Мэндж не хотела лгать. Но она не собиралась нарушать хрупкое благополучие признанием о своих мрачных ночных мыслях, в которых Джеймсу здорово доставалось. Теперь это ни к чему!

— У меня очень много проблем, которые мешают спокойно спать, — сказала она.

Джеймс нахмурился.

— Я думал, что получение контракта на перестройку особняка в Грэнтоне положило конец всем твоим трудностям. Насколько мне известно, все идет хорошо, твоя фирма прекрасно работает. В чем же проблемы, дорогая?

— Это не касается работы.

— А что же тогда?

— А… — Мэндж махнула рукой. — Все из-за Гарри.
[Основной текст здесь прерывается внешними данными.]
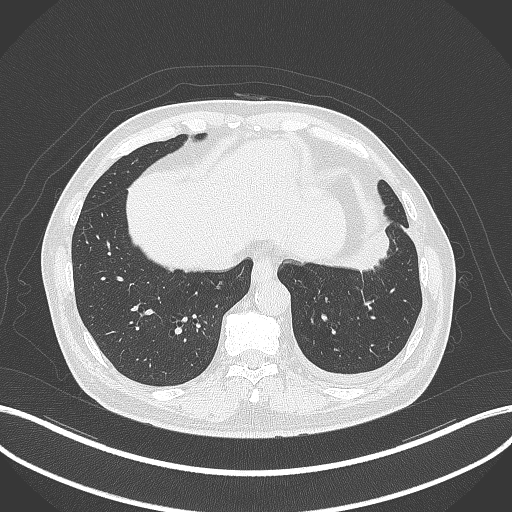
Chest CT, one axial slice; slice 86 of 230 in the series (ordered by position); 120 kVp; lung window (W 1500 / L -600 HU); 1 mm slice thickness; 512 × 512 image matrix, field of view 400 × 400 mm. Male patient, age 68 years. Case-level facts recorded for this patient, not image findings: clinical TNM (as recorded): T2b N0 M0.
Annotated regions visible in this slice (rectangle marked by the reading radiologist):
- lung tumour (recorded histology: squamous cell carcinoma): bounding box <344,228,394,278> (left, top, right, bottom; pixels)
Это было правдой, вернее, частью правды.

— Так я и думал. Как всегда, Гарри. Бывает ли момент, когда ты не волнуешься о нем?

Мэндж натянуто улыбнулась.

— О моем брате сейчас есть кому волноваться и беспокоиться, кроме меня. Я ему больше не нужна. Он недавно женился и безумно счастлив в Буэнос-Айресе.

— Ну да? — удивился Джеймс. — Так чего же ты беспокоишься?

— Ему нужны деньги. Папа оставил фирму нам с Гарри. Он хотел, чтобы я отдала Гарри его часть капитала, когда тот женится. Но последние годы дела шли плохо, и у меня нет прибыли, которую можно было бы поделить. Я ходила к управляющему банком, но тот мне ничем не смог помочь. Единственное, что он мне посоветовал, это продать дом, но сейчас спрос невелик, и дело может затянуться.

Джеймс удивленно уставился на нее.

— Ты хочешь сказать, что готова продать свой родной дом ради нерадивого братца?

Мэндж вздохнула.

— Я не хочу этого делать, но не вижу другого выхода.

— Пусть подождет, ничего с ним не случится, А лучше всего пусть начнет зарабатывать сам.

— Я не могу ему отказать.

— Почему это?

Мэндж отвернулась.

— Потому что я никогда не забуду выражения его лица, когда умерла мама, — тихо и печально сказала она, зная наверняка, что Джеймс не поймет ее. — Он был крошкой, совсем маленьким мальчиком.

— А ты была маленькой девочкой! — воскликнул Джеймс. — Сколько тебе было? Десять? Одиннадцать? Ты отдала свое детство Гарри! Но не отдавай ему дом. Гарри уже не маленький, он способен сам о себе позаботиться!